Data records Start Marker

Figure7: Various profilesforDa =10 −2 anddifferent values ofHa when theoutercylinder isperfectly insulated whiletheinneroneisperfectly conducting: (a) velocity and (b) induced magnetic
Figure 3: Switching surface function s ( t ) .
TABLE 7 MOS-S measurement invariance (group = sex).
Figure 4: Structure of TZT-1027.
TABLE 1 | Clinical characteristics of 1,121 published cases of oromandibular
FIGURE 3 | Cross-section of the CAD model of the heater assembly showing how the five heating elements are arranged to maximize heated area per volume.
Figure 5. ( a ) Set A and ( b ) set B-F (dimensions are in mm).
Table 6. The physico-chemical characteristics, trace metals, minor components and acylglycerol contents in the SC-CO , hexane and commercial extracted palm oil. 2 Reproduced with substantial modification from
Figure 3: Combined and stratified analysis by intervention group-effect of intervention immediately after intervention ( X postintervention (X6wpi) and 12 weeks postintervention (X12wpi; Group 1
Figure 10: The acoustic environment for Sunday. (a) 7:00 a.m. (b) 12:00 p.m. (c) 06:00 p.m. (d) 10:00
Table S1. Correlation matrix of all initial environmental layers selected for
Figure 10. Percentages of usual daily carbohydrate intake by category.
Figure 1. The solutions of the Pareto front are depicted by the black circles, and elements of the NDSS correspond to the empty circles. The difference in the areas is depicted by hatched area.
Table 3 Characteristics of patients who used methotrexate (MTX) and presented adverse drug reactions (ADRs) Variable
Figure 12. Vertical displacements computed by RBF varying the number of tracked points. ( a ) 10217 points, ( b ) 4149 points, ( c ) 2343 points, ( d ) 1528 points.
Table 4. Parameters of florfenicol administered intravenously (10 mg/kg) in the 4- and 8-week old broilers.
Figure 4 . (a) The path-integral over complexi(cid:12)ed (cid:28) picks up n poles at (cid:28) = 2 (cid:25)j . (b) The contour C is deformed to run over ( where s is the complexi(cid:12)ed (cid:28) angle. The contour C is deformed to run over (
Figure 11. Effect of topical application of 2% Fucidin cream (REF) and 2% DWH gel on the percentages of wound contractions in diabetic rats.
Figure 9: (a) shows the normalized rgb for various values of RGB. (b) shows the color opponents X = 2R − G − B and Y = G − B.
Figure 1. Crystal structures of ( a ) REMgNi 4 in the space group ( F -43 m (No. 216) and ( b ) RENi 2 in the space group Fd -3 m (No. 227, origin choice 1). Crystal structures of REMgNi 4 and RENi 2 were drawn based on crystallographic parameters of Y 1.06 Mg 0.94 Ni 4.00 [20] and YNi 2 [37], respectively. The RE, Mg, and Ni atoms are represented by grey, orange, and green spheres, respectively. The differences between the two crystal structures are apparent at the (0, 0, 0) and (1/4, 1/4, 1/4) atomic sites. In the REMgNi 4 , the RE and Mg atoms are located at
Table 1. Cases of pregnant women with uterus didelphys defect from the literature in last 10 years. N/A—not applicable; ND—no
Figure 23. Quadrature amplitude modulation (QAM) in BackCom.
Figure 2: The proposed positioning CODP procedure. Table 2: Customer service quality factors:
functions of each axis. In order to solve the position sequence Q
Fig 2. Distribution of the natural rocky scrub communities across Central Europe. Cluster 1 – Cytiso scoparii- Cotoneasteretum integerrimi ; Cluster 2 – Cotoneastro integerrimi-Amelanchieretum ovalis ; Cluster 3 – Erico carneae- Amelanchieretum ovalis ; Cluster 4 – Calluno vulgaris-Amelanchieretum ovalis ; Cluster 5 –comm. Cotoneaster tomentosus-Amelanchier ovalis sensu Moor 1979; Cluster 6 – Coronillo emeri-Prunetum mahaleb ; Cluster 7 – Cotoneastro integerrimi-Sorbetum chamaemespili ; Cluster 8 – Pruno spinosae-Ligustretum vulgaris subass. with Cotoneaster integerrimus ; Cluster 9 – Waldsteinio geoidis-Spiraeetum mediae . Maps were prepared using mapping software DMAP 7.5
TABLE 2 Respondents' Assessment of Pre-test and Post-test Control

Data records End Marker

Word for word, restate the lines above from the line containing "Figure 10. Percentages" through the line containing "Table 3 Characteristics", with both included and nothing else.

> _Solution to the exercise_:
Figure 10. Percentages of usual daily carbohydrate intake by category.
Figure 1. The solutions of the Pareto front are depicted by the black circles, and elements of the NDSS correspond to the empty circles. The difference in the areas is depicted by hatched area.
Table 3 Characteristics of patients who used methotrexate (MTX) and presented adverse drug reactions (ADRs) Variable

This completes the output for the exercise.